Elsewhere, outside the state, there is far greater outrage. But here too, barring the ritual condemnation and demands for the dismissal of the state government, or appeals to peace and brotherhood, one senses a strange helplessness. No one is quite sure how to act and intervene in a situation of such hostility, from elements in the administration but also from society. There is even apprehension that well-meaning interventions might backfire; that rather than shame the silent majority who acquiesced in the carnage, they may further harden attitudes.

It is important at this stage to highlight the role of the religious leaders. What if the high priest of the Swaminarayan sect who enjoys such high credibility in the Gujarati Hindu community, including the NRIs, had issued an unequivocal call for peace? Or if Murari Bapa and Asaram Bapu, whose pravachans are followed avidly by millions of faithful, and not just in the state, had organised a public prayer meeting? Would this not have helped calm things down?

The one group whose behaviour caused little surprise was the politicians. The BJP has so far behaved true to form, the state unit unrepentant and defiant with the central leadership continuing to be evasive despite widespread criticism. But even the Congress, the main opposition party, though it has now launched a ‘remove Modi’ campaign waited far too long. Possibly, like all ‘calculating’ entities, it was waiting to assess the electoral fallout of the ‘riots’. Not only did we witness minimal engagement with relief and rehabilitation, or the setting up of local level peace committees, we saw no move to rush in relief by other Congress administrations, the way it happened after the earthquake of 2001. Clearly, the party missed out on an opportunity to seize the moral high ground and reinvent itself as more than just a political party in search of power.

Of course, there were places that remained peaceful. Partly this was because of speedy and efficacious administrative action. Equally, the presence of local level community organisations drawing in individuals from across the social spectrum, helped. As Ashutosh Varshney has so convincingly argued, sites of potential communal conflict, to avoid conflagration, need a mix of state and community action. There has to be an active stake in peace.

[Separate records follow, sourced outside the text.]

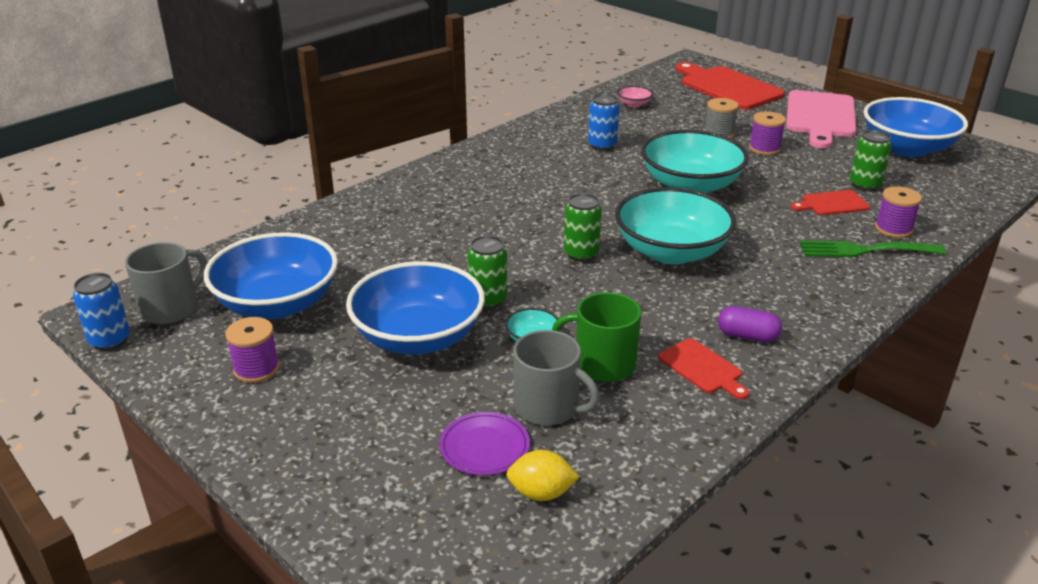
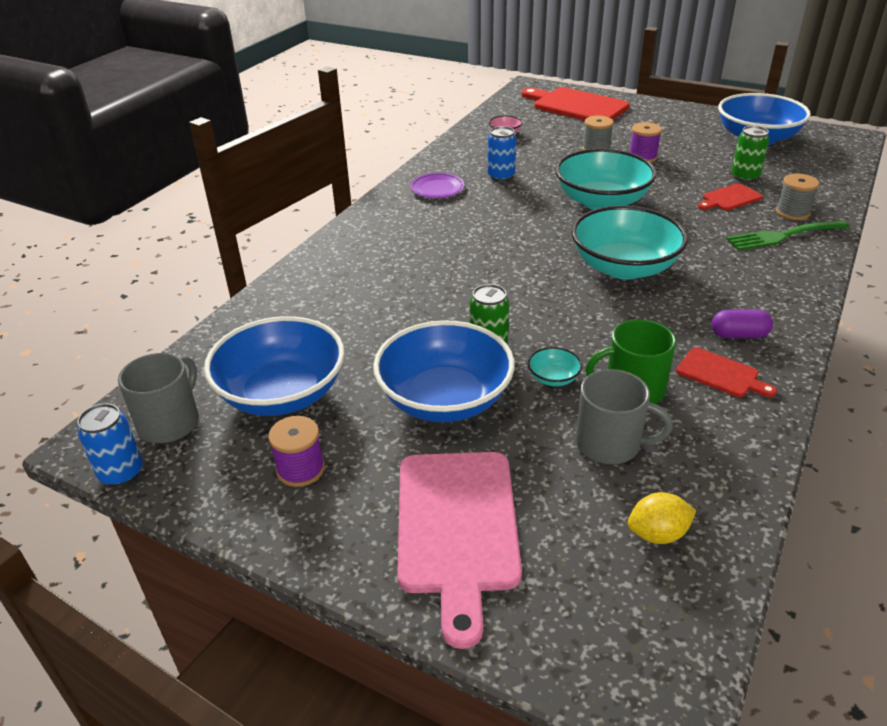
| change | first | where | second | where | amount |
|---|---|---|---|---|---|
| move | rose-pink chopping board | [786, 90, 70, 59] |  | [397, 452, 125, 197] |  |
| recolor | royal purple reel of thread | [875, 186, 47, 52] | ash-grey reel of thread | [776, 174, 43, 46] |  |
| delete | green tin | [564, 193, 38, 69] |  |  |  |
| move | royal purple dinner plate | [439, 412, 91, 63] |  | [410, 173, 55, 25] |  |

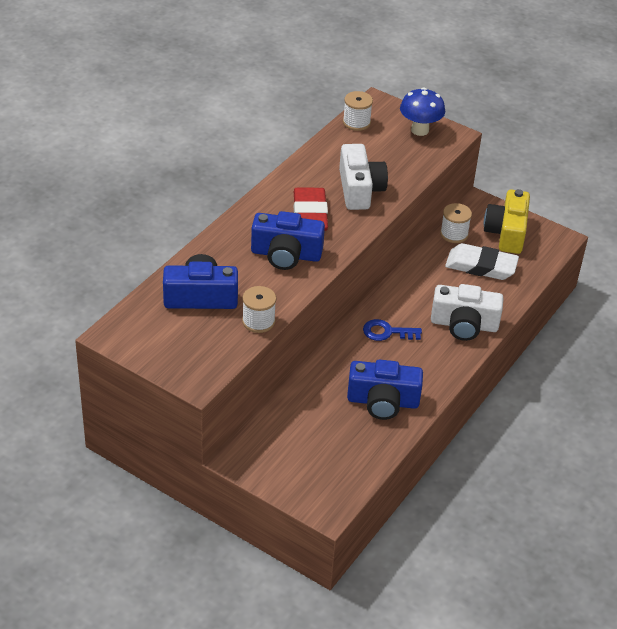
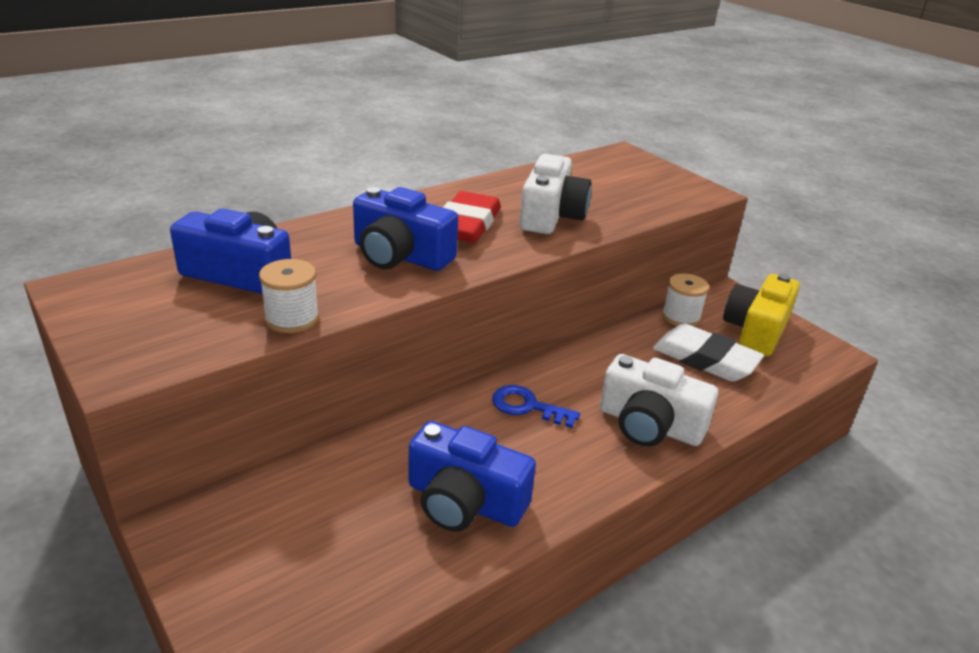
| change | first | where | second | where | amount |
|---|---|---|---|---|---|
| delete | blue toadstool | [400, 88, 45, 48] |  |  |  |
| delete | pure white reel of thread | [343, 91, 30, 40] |  |  |  |

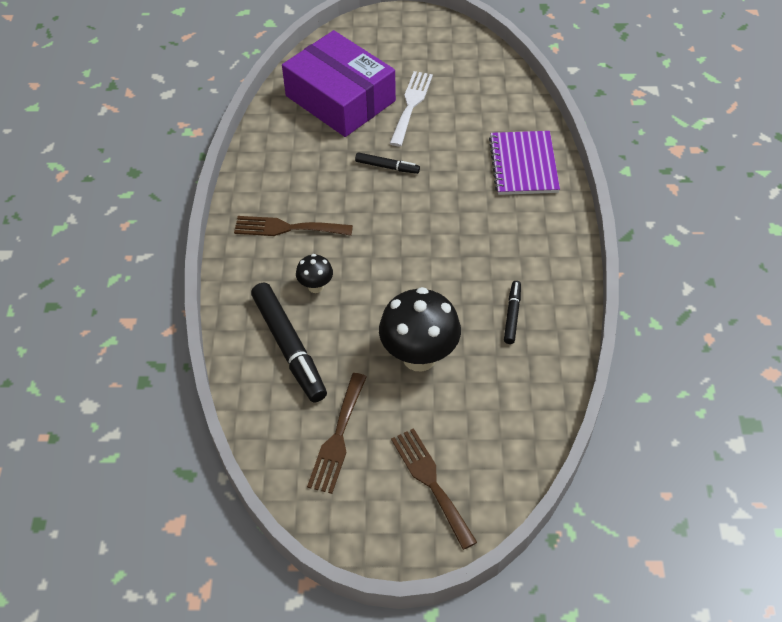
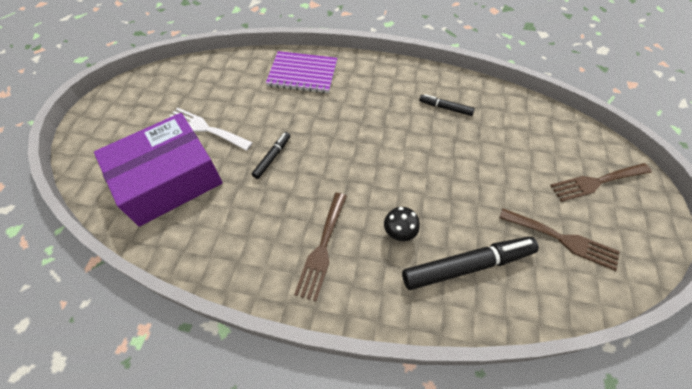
| change | first | where | second | where | amount |
|---|---|---|---|---|---|
| delete | jet-black toadstool | [379, 287, 82, 84] |  |  |  |

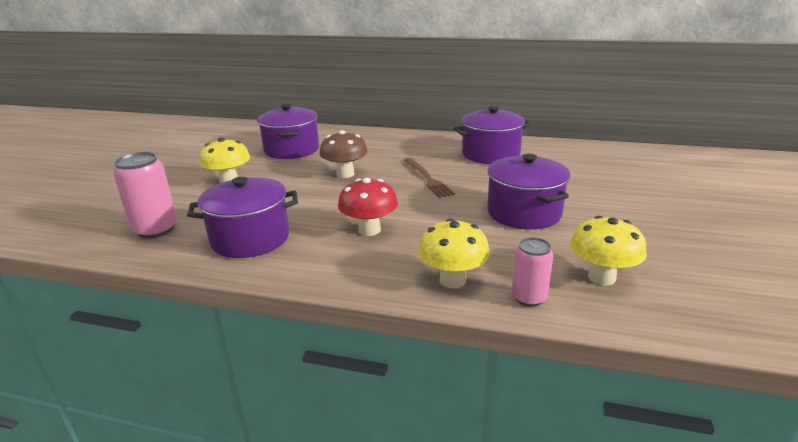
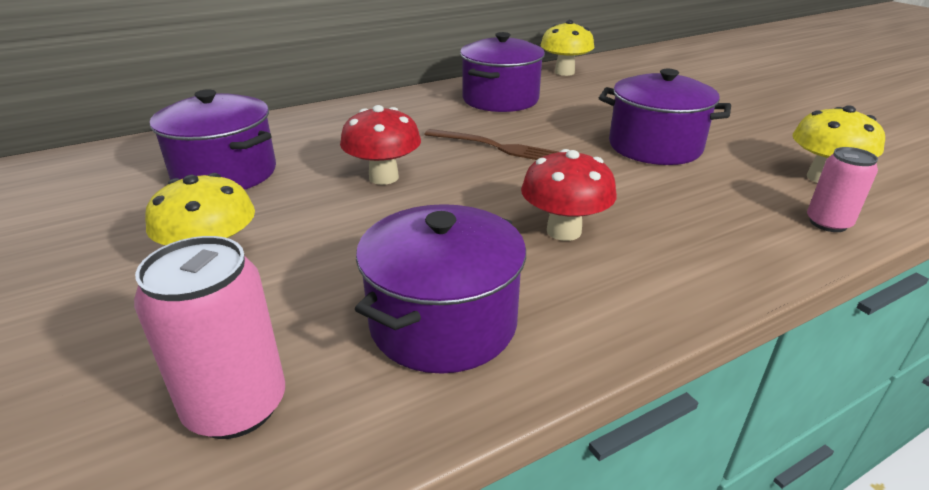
| change | first | where | second | where | amount |
|---|---|---|---|---|---|
| recolor | dark brown toadstool | [319, 130, 49, 48] | red toadstool | [340, 105, 81, 80] |  |
| move | bright yellow toadstool | [418, 219, 72, 69] |  | [541, 20, 53, 56] |  |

Gujarat 2002 throws up many challenges, difficult questions and choices, and not just for the state under scrutiny. Every time such carnages go unresponded by an ostrich-like behaviour that treats each event as an aberration, a one-off, we undermine the possibility of India emerging as a civilized society. This issue of Seminar debates these troubling questions in these troubled times. On trial is not just the political establishment, but all of us.